* [What to work on] For every line in the records below that holds "process", make a copy.
*** Opening Records for this task ***
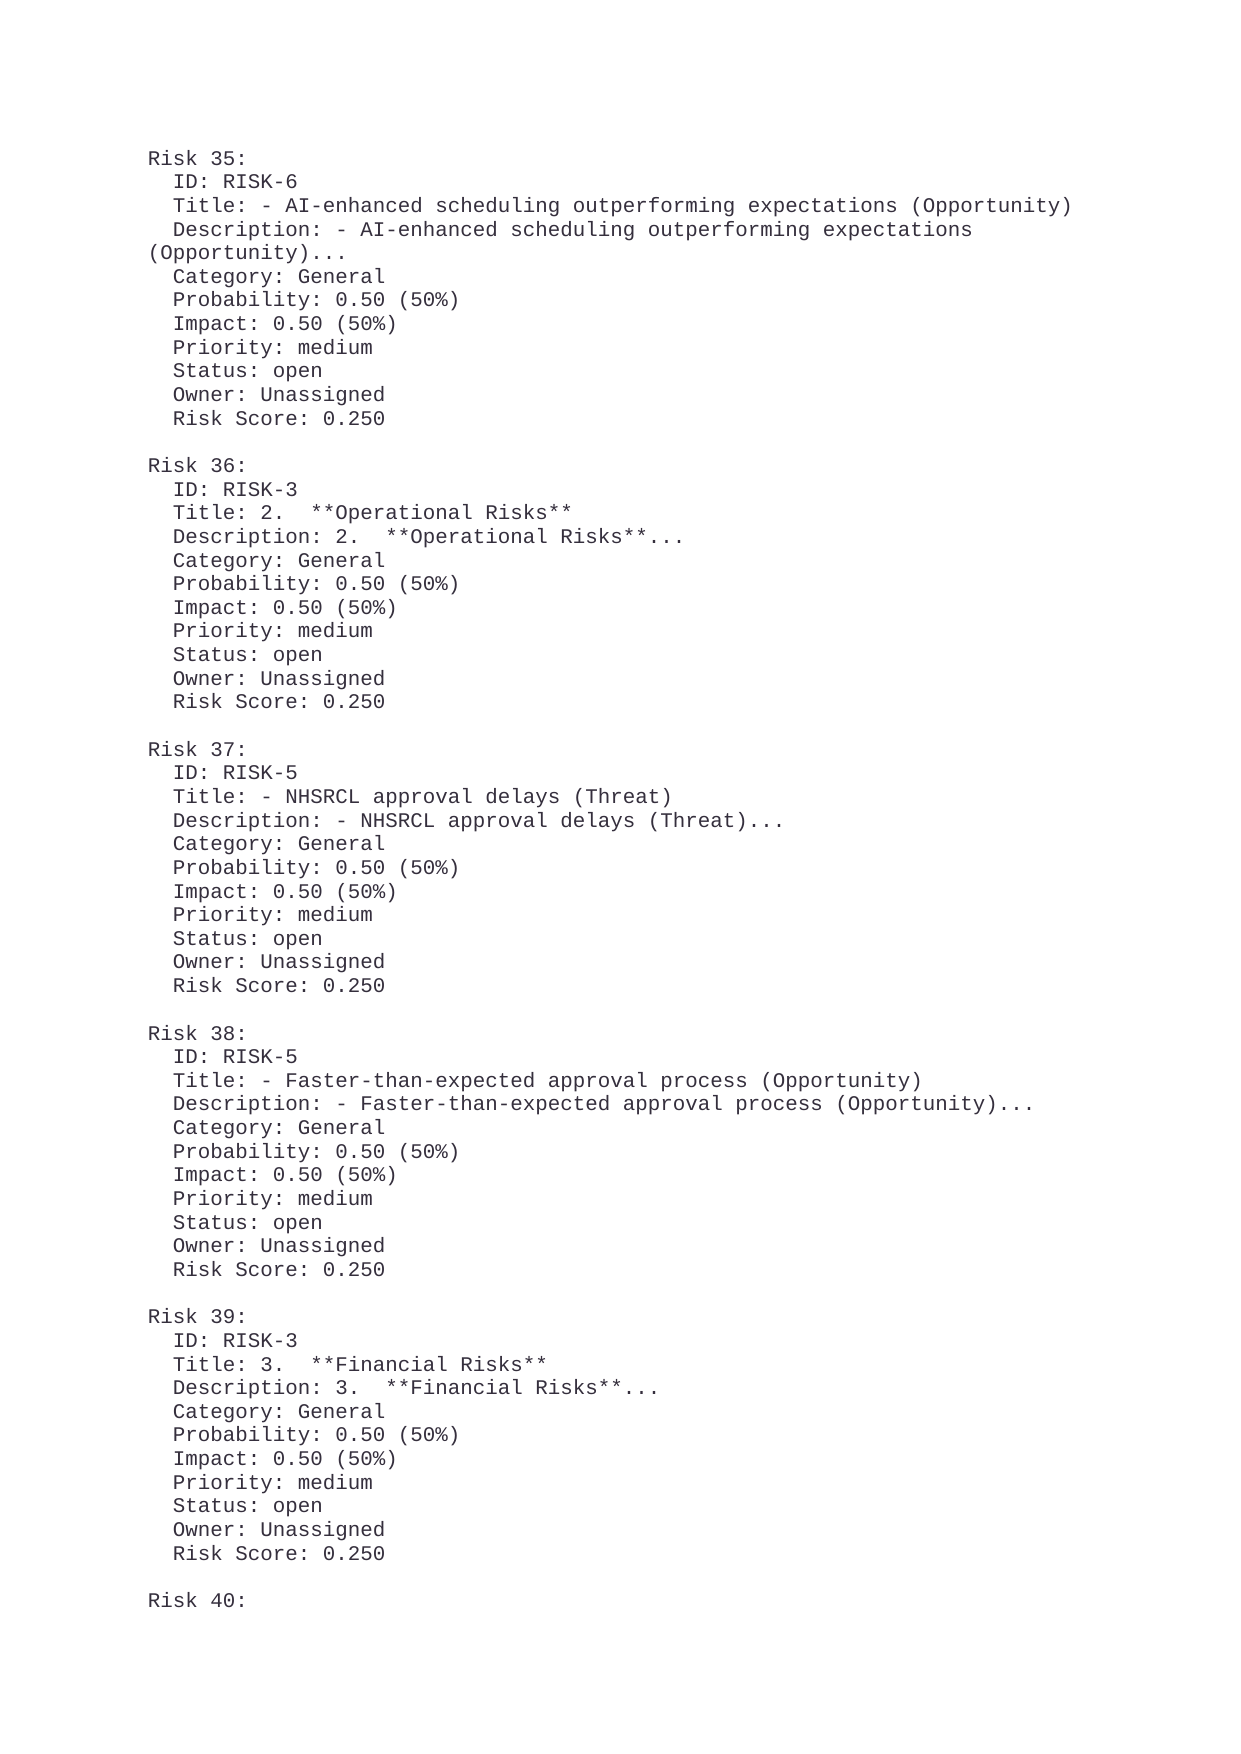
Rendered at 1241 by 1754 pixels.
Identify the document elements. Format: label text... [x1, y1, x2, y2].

text Probability: 0.50 (50%) [148, 1141, 1093, 1164]
text ID: RISK-3 [148, 1330, 1093, 1353]
text Category: General [148, 1401, 1093, 1424]
text Description: 2. **Operational Risks**... [148, 526, 1093, 549]
text Description: 3. **Financial Risks**... [148, 1377, 1093, 1401]
text Description: - AI-enhanced scheduling outperforming expectations (Opportunity)... [148, 218, 1093, 266]
text Impact: 0.50 (50%) [148, 313, 1093, 337]
text Risk Score: 0.250 [148, 1543, 1093, 1566]
text Title: 3. **Financial Risks** [148, 1353, 1093, 1377]
text Risk 35: [148, 148, 1093, 171]
text Probability: 0.50 (50%) [148, 1424, 1093, 1448]
text Impact: 0.50 (50%) [148, 1448, 1093, 1472]
text Category: General [148, 833, 1093, 857]
text Impact: 0.50 (50%) [148, 881, 1093, 904]
text Priority: medium [148, 621, 1093, 644]
text Risk Score: 0.250 [148, 691, 1093, 715]
text Risk Score: 0.250 [148, 408, 1093, 431]
text Probability: 0.50 (50%) [148, 857, 1093, 881]
text Category: General [148, 549, 1093, 573]
text Status: open [148, 360, 1093, 384]
text Risk Score: 0.250 [148, 1259, 1093, 1283]
text Risk 36: [148, 455, 1093, 479]
text Title: - NHSRCL approval delays (Threat) [148, 786, 1093, 810]
text Status: open [148, 928, 1093, 952]
text ID: RISK-3 [148, 479, 1093, 502]
text ID: RISK-5 [148, 762, 1093, 786]
text Impact: 0.50 (50%) [148, 597, 1093, 621]
text ID: RISK-5 [148, 1046, 1093, 1070]
text Risk 37: [148, 739, 1093, 762]
text Risk Score: 0.250 [148, 975, 1093, 999]
text Priority: medium [148, 337, 1093, 360]
text Owner: Unassigned [148, 668, 1093, 691]
text Title: 2. **Operational Risks** [148, 502, 1093, 526]
text Title: - AI-enhanced scheduling outperforming expectations (Opportunity) [148, 195, 1093, 218]
text Owner: Unassigned [148, 1519, 1093, 1543]
text Title: - Faster-than-expected approval process (Opportunity) [148, 1070, 1093, 1093]
text Status: open [148, 1212, 1093, 1235]
text ID: RISK-6 [148, 171, 1093, 195]
text Description: - Faster-than-expected approval process (Opportunity)... [148, 1093, 1093, 1117]
text Owner: Unassigned [148, 952, 1093, 975]
text Probability: 0.50 (50%) [148, 573, 1093, 597]
text Risk 40: [148, 1590, 1093, 1614]
text Status: open [148, 1495, 1093, 1519]
text Risk 38: [148, 1022, 1093, 1046]
text Priority: medium [148, 1188, 1093, 1212]
text Category: General [148, 1117, 1093, 1141]
text Priority: medium [148, 904, 1093, 928]
text Status: open [148, 644, 1093, 668]
text Probability: 0.50 (50%) [148, 289, 1093, 313]
text Description: - NHSRCL approval delays (Threat)... [148, 810, 1093, 833]
text Risk 39: [148, 1306, 1093, 1330]
text Priority: medium [148, 1472, 1093, 1495]
text Owner: Unassigned [148, 1235, 1093, 1259]
text Impact: 0.50 (50%) [148, 1164, 1093, 1188]
text Owner: Unassigned [148, 384, 1093, 408]
text Category: General [148, 266, 1093, 289]
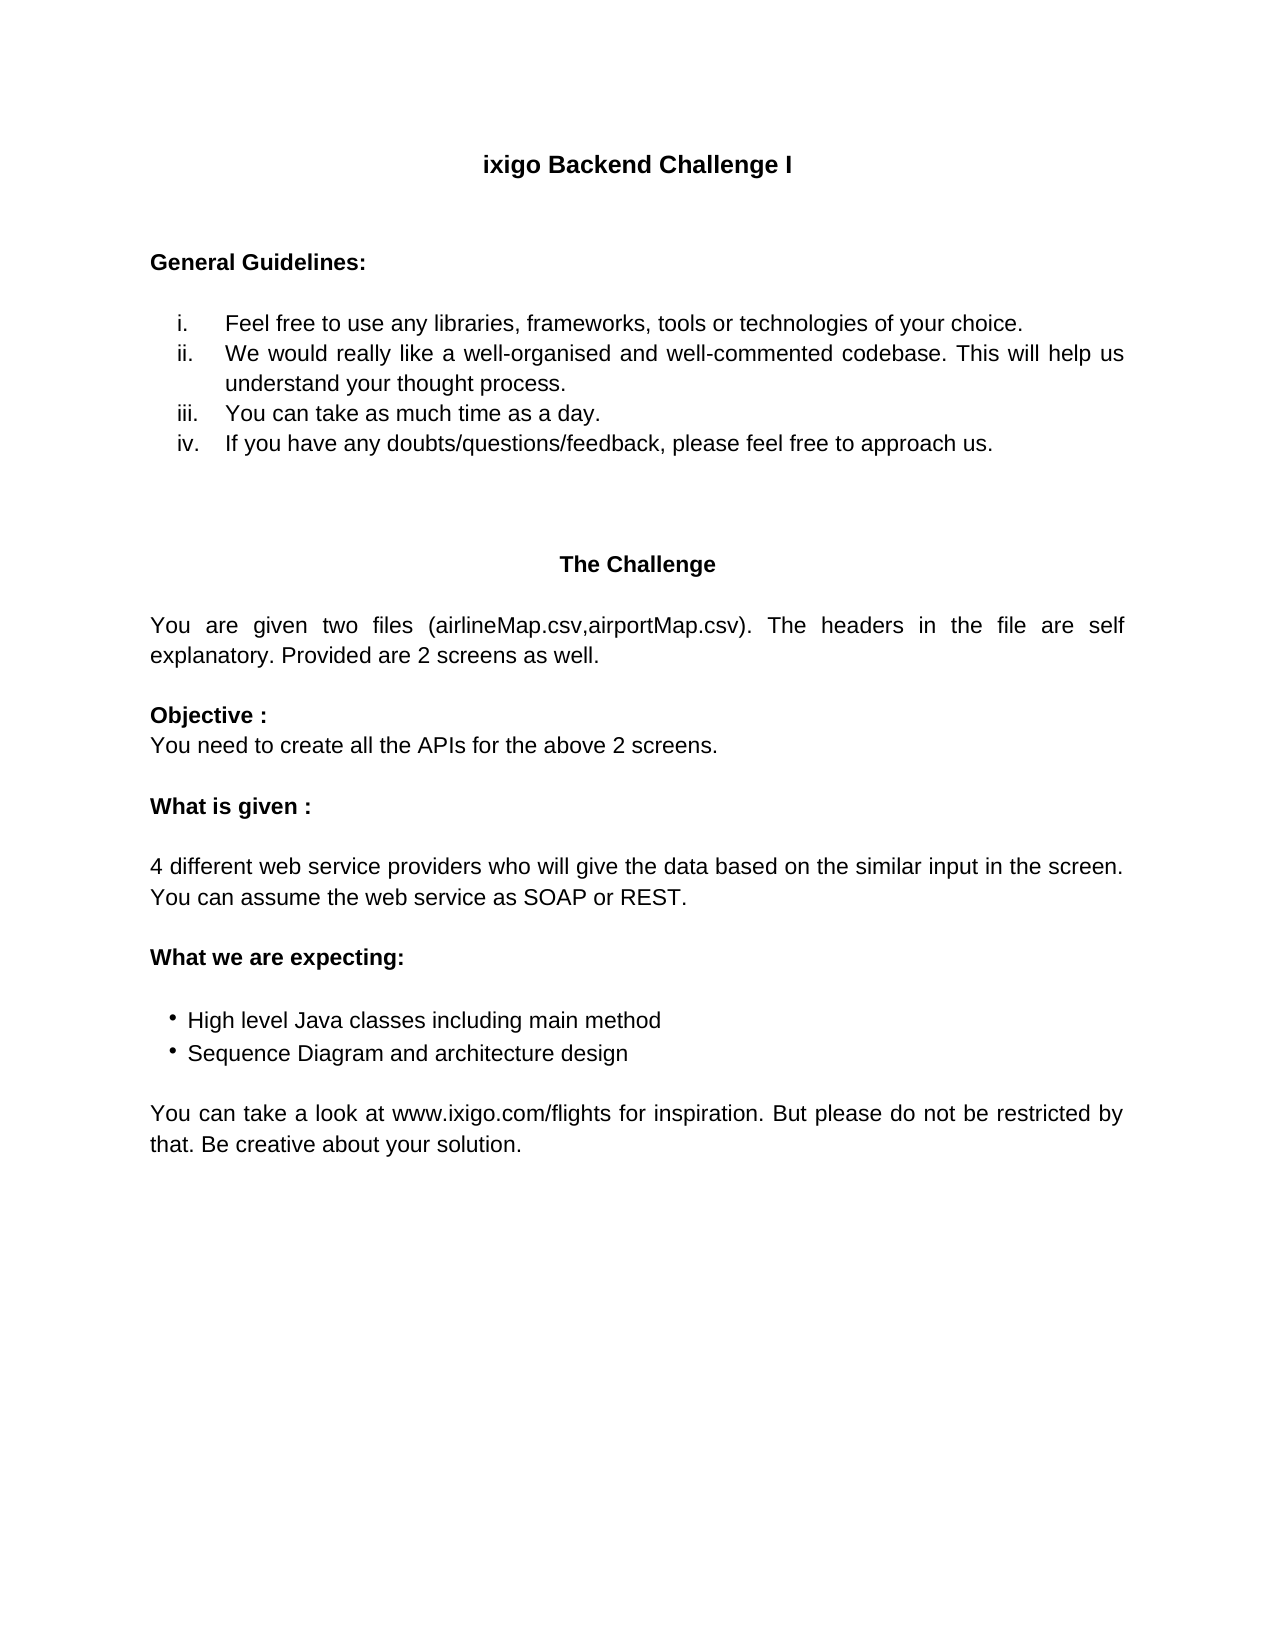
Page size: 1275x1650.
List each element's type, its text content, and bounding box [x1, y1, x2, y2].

text You are given two files (airlineMap.csv,airportMap.csv). The headers in the file are self explanatory. Provided are 2 screens as well. [150, 612, 1125, 668]
text You need to create all the APIs for the above 2 screens. [150, 732, 1125, 759]
text The Challenge [150, 551, 1125, 577]
list If you have any doubts/questions/feedback, please feel free to approach us. [177, 430, 1125, 457]
text Objective : [150, 702, 1125, 728]
text ixigo Backend Challenge I [150, 150, 1125, 179]
list Sequence Diagram and architecture design [169, 1037, 1125, 1066]
text You can take a look at www.ixigo.com/flights for inspiration. But please do not be restricted by that. Be creative about your solution. [150, 1100, 1125, 1157]
text General Guidelines: [150, 249, 1125, 275]
list We would really like a well-organised and well-commented codebase. This will help us understand your thought process. [177, 340, 1125, 396]
text 4 different web service providers who will give the data based on the similar input in the screen. You can assume the web service as SOAP or REST. [150, 853, 1125, 910]
list You can take as much time as a day. [177, 400, 1125, 426]
list Feel free to use any libraries, frameworks, tools or technologies of your choice. [177, 309, 1125, 336]
text What is given : [150, 793, 1125, 819]
text What we are expecting: [150, 944, 1125, 970]
list High level Java classes including main method [169, 1004, 1125, 1033]
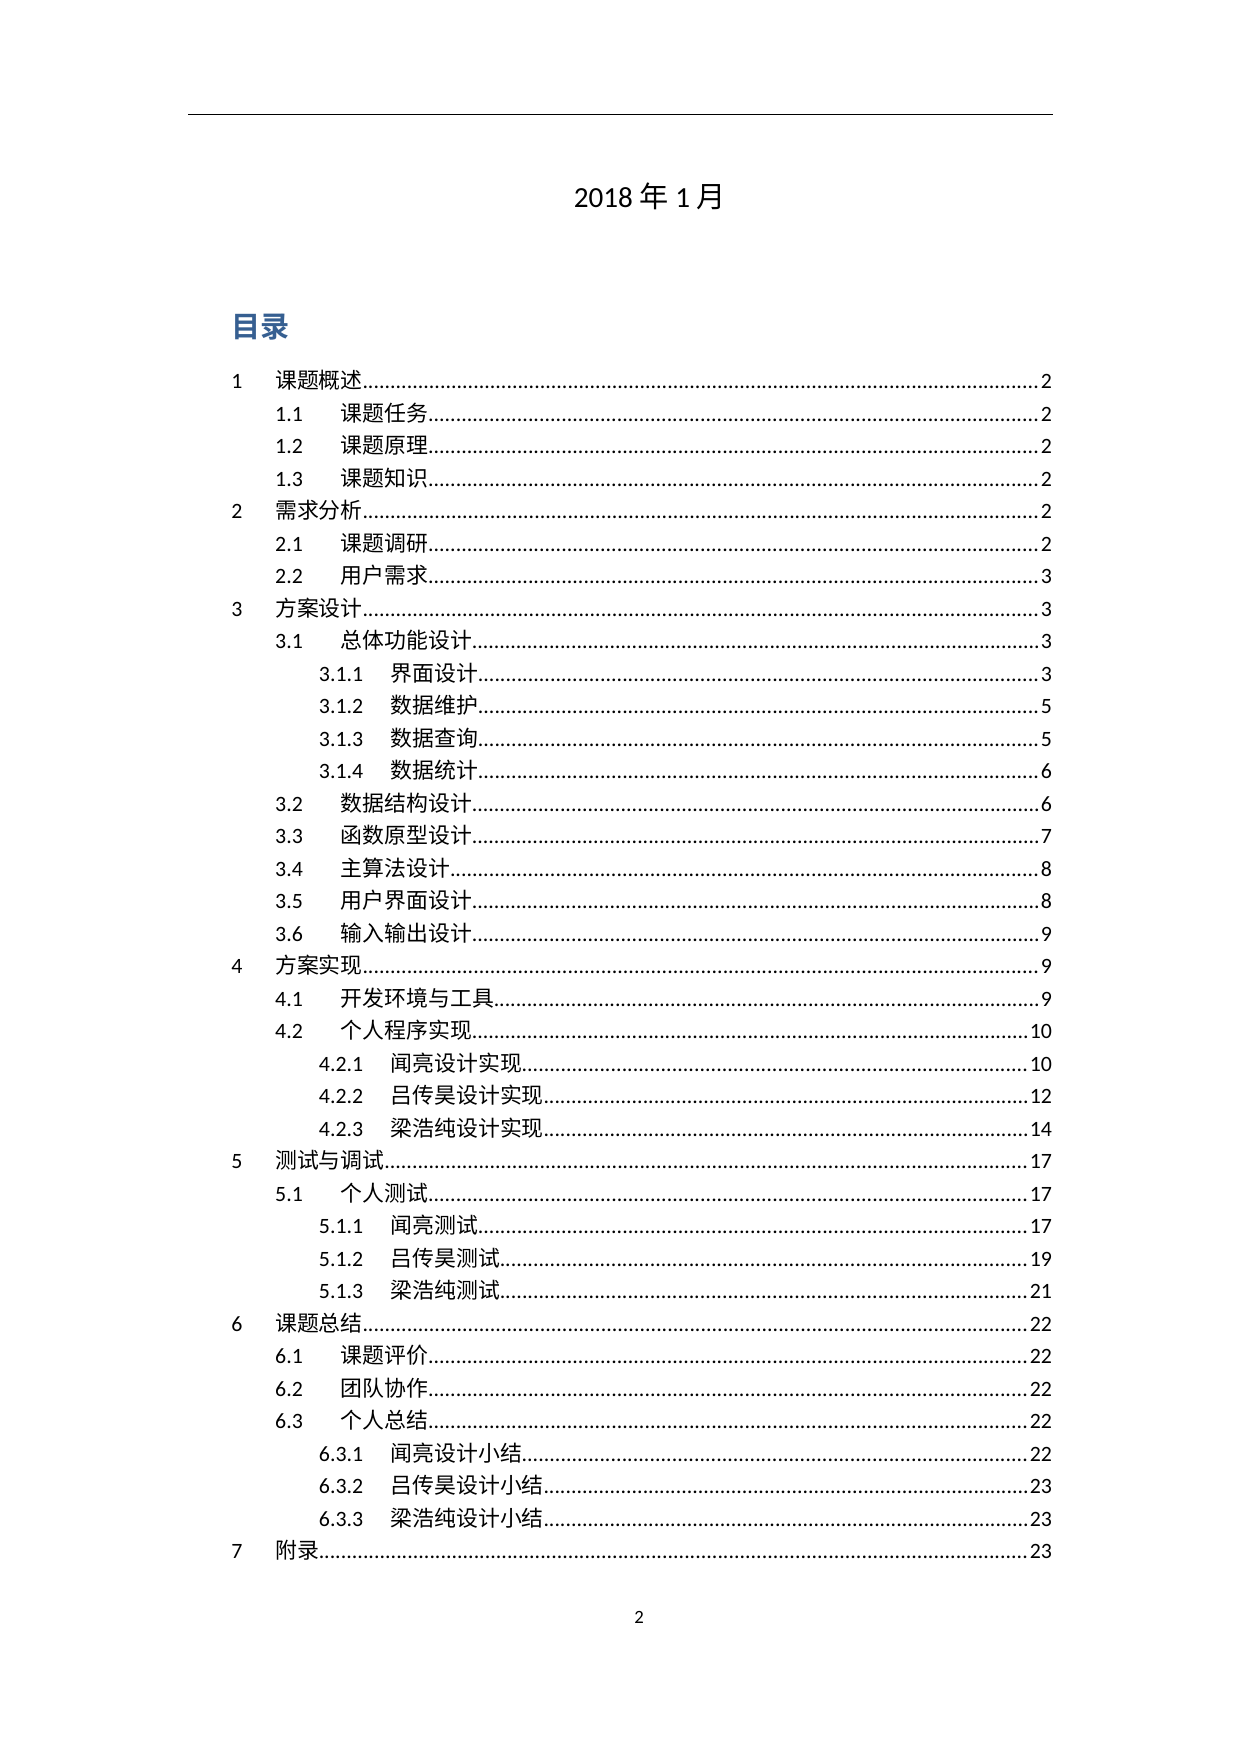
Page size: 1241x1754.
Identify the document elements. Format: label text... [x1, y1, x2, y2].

text 2018 年 1月 [187, 162, 1053, 227]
*** Closing Records for this task ***
* [Worked solution]
text Title: - Faster-than-expected approval process (Opportunity) [148, 1070, 1093, 1093]
text Description: - Faster-than-expected approval process (Opportunity)... [148, 1093, 1093, 1117]
list We would really like a well-organised and well-commented codebase. This will help us understand your thought process. [177, 340, 1125, 396]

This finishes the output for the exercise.